LINCOLN, Ill. – A transgender inmate who self-identifies as a woman was sent to Logan Correctional Center from a men’s prison has now been accused of rape in a lawsuit.
The correctional center located in Lincoln, Illinois is a multi-custody level female institution that can house up to 2,067 female offenders.
Regardless of the rape allegation, the inmate remains at the women’s prison after the governor’s office reportedly overruled a move by corrections officials to return the biological male to a men’s facility, reported National Review.
The woman, whose name is not revealed in the lawsuit, also alleges Illinois Department of Corrections officials covered up the rape and punished her for reporting it, claiming the rape allegation was “false.”
“The transfer of transgender inmates from male to female prisons has been a contentious policy within IDOC,” the woman’s attorneys wrote in the lawsuit. “In an attempt to justify the transfers, Defendants [Todd] Sexton, [Beatrice] Calhoun, [Brent] Keeler and currently other unknown IDOC employees covered up the sexual assault of Plaintiff and tried to falsely classify it as consensual, to keep it from being considered a PREA [Prison Rape Elimination Act] violation.” Sexton and Keeler are correctional officers at the Logan prison, while Calhoun is the warden.
Alan Mills, head of the Chicago-based Uptown People’s Law Center, confirmed to Chicago’s PBS affiliate that one of his clients, Janiah Monroe, is a defendant in the lawsuit.

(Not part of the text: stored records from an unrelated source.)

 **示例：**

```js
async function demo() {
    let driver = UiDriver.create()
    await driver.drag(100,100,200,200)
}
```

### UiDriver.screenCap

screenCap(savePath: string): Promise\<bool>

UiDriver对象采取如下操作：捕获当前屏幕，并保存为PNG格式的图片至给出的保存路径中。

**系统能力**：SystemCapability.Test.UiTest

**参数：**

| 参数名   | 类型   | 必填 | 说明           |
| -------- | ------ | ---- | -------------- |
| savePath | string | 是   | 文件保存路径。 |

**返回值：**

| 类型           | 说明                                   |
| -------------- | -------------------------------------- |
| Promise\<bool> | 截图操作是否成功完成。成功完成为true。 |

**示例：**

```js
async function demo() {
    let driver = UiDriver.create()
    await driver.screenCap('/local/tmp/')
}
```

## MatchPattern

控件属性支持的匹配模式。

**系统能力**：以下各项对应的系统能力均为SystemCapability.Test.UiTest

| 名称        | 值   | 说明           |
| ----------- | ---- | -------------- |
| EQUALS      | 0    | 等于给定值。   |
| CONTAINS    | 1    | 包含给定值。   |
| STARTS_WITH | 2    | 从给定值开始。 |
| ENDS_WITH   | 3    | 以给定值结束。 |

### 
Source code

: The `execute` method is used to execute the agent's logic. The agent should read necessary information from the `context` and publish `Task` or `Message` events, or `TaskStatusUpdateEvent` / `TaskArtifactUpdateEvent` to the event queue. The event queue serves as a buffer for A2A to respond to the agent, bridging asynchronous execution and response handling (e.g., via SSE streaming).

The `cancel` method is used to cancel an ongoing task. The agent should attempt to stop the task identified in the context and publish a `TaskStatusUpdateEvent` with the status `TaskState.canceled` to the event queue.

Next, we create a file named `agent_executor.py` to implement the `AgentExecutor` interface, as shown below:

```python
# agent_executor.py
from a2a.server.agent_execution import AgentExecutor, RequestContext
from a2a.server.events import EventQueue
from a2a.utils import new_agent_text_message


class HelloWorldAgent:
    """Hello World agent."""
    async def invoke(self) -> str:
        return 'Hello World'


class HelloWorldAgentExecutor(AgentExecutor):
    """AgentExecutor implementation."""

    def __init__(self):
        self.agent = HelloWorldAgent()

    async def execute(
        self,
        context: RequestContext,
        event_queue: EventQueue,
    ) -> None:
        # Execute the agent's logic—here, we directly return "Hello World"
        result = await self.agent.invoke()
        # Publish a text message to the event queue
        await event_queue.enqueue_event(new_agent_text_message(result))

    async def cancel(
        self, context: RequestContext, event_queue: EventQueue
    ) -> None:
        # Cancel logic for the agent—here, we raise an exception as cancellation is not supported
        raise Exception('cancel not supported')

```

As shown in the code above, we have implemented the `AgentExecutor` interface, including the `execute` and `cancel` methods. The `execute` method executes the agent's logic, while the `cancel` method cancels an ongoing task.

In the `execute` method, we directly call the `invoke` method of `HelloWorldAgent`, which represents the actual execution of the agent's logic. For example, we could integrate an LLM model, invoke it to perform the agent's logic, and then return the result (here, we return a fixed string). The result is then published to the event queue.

Monroe, a biological male who identifies as a woman, has previously filed suit to be transferred to a women’s prison.
More than one Logan inmate has reported being sexually assaulted by Monroe, also known as Andre Patterson by the Illinois Department of Corrections, according to court documents. In a federal lawsuit aimed at forcing corrections officials to adequately treat gender dysphoria and improve care for transgender inmates, Dr. William Puga, head of psychiatry for the Department of Corrections, last year testified that Monroe wasn’t welcomed when moved to Logan last spring, Illinois Times reported.
“Dr. Puga received information that Monroe threatened staff and other inmates,” U.S. District Court Judge Nancy Rosenstengel wrote in a December injunction ordering the Department of Corrections to provide hormones to transgender inmates and cease making housing assignments based on genitalia or physical appearance. “Women at the facility filed complaints against Monroe under the Prison Rape Elimination Act; some were false but many were legitimate.” Puga also testified that Monroe stopped taking hormones after arriving at Logan.
“Transphobia exists everywhere, both out here on the street and in prison, so it’s not surprising that there are some people who feel uncomfortable with her presence in a women’s prison,” Mills said.
Apparently the female inmates wanting Monroe removed do not believe it’s transphobia, but a rejection of biological facts, which is considered denialism, a term almost never associated with this social dilemma.